今回の移転では、社員のモチベーションを移転に向けて高めていくことに苦労したという。「引越に向けて、社員にはキャビネットの資料を3分の2にまで減らしてもらう必要がありましたが、日頃の業務が忙しくそのための時間がなかなか取れません。しかも、水道橋のオフィスは立地的な不便さはあったものの、スペースは広々としていたため、狭い面積へと移転する引越作業に前向きに取り組んでもらうのに苦労しました」。そこで社員に対しては、移転による立地面の利便性向上、執務環境改善や会議室の機能向上など、移転のメリットを伝えることで理解を得ていった。「引越の1ヵ月ほど前から、CBREの担当の方がほとんど常駐して社員の相談に乗ってくださいました。それにより社員のモチベーションも上がり、引越もスムーズに行うことができました」と山岸氏は振り返る。
移転を機に社員の意識向上を図る

社内コミュニケーションの活性化を狙った移転の効果は確実に上がっているという。「フロアが一緒になったことで、社員同士の顔や名前が分かるようになったのは大きいようです。今回の移転をきっかけにお正月明けには社員全員のボウリング大会が初めて開催されましたが、営業部門や開発部門が一堂に会するのは、当社でも画期的なことだと思います」と山岸氏は話す。また、東京駅前に移転することで、ランチやアフター5の外食代がかさむのではとの心配があったが、八重洲口には大丸百貨店はじめ多数の飲食店や弁当屋があり、価格面でのオプションも広がり社員の利便性は高まったという。
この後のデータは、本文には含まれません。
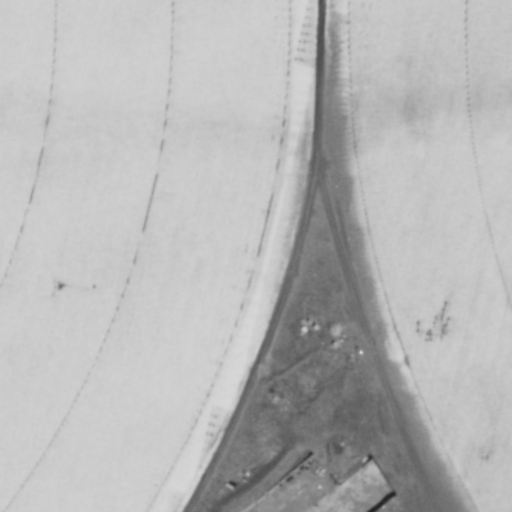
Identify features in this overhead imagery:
crop: (441, 214)
crop: (135, 232)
セキュリティの面でも大きな改善が見られた。水道橋のオフィスでは、誰でも自由に18階の受付まで入って来ることができたため、セキュリティ面で不安があった。一方、新オフィスでは1階に総合受付とセキュリティゲートがあるため、そのぶん、会社受付のある9階をオープンな雰囲気で開放できるメリットがあるという。
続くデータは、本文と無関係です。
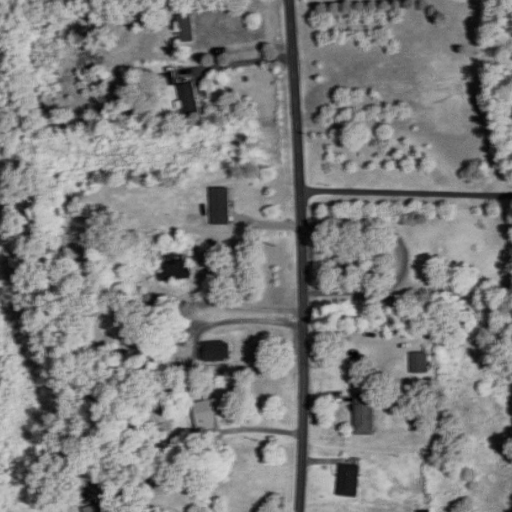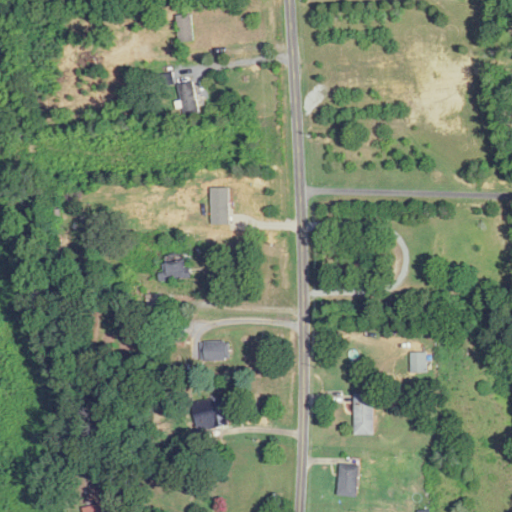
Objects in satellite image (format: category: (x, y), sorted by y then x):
building: (186, 28)
road: (238, 62)
building: (190, 98)
road: (405, 190)
road: (301, 255)
building: (439, 260)
building: (178, 266)
building: (215, 352)
building: (420, 363)
building: (212, 414)
building: (365, 415)
building: (350, 481)
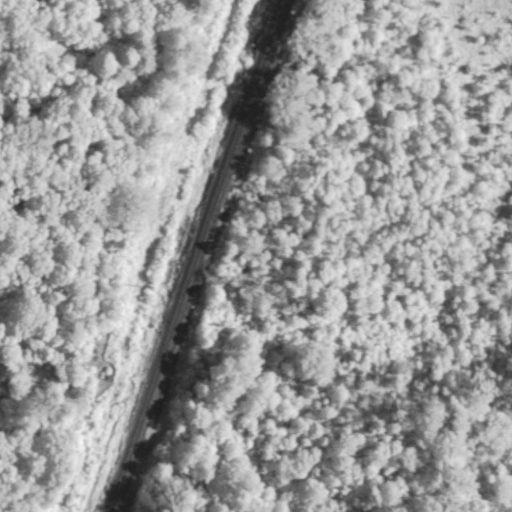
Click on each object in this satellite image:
railway: (193, 256)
移転によるもう一つの変化は、来客頻度が上がったことだ。同社では全国各地の医師同士のミーティングにテレビ会議を活用してもらうケースも多いが、東京駅至近への移転と、高性能テレビ会議システムを導入した話題性から、医師のテレビ会議の利用が増えているという。「移転した週末にも早速利用のご要望がありました」と山岸氏。関係する医師の利便性が向上するのはもちろん、医師とのコミュニケーションを促進したい同社にとってもメリットがある。
社員の働く環境を優先した器へ移転することで、東京支社に属する社員の帰属意識を高めることに成功した今回の移転プロジェクト。移転が成功に終わったいま、「移転して終わりではなく、移転を機に社員自身がオフィス環境への問題意識をもつような風土を作っていきたい」と山岸氏は話す。移転のために立ち上げたプロジェクトチームを今後も継続させ、オフィス環境を現在の適正な状態に保つため機能させていくことを考えているという。また、東京支社での実績をもとに、他の拠点でもオフィス環境の改善に取り組んでいく予定だ。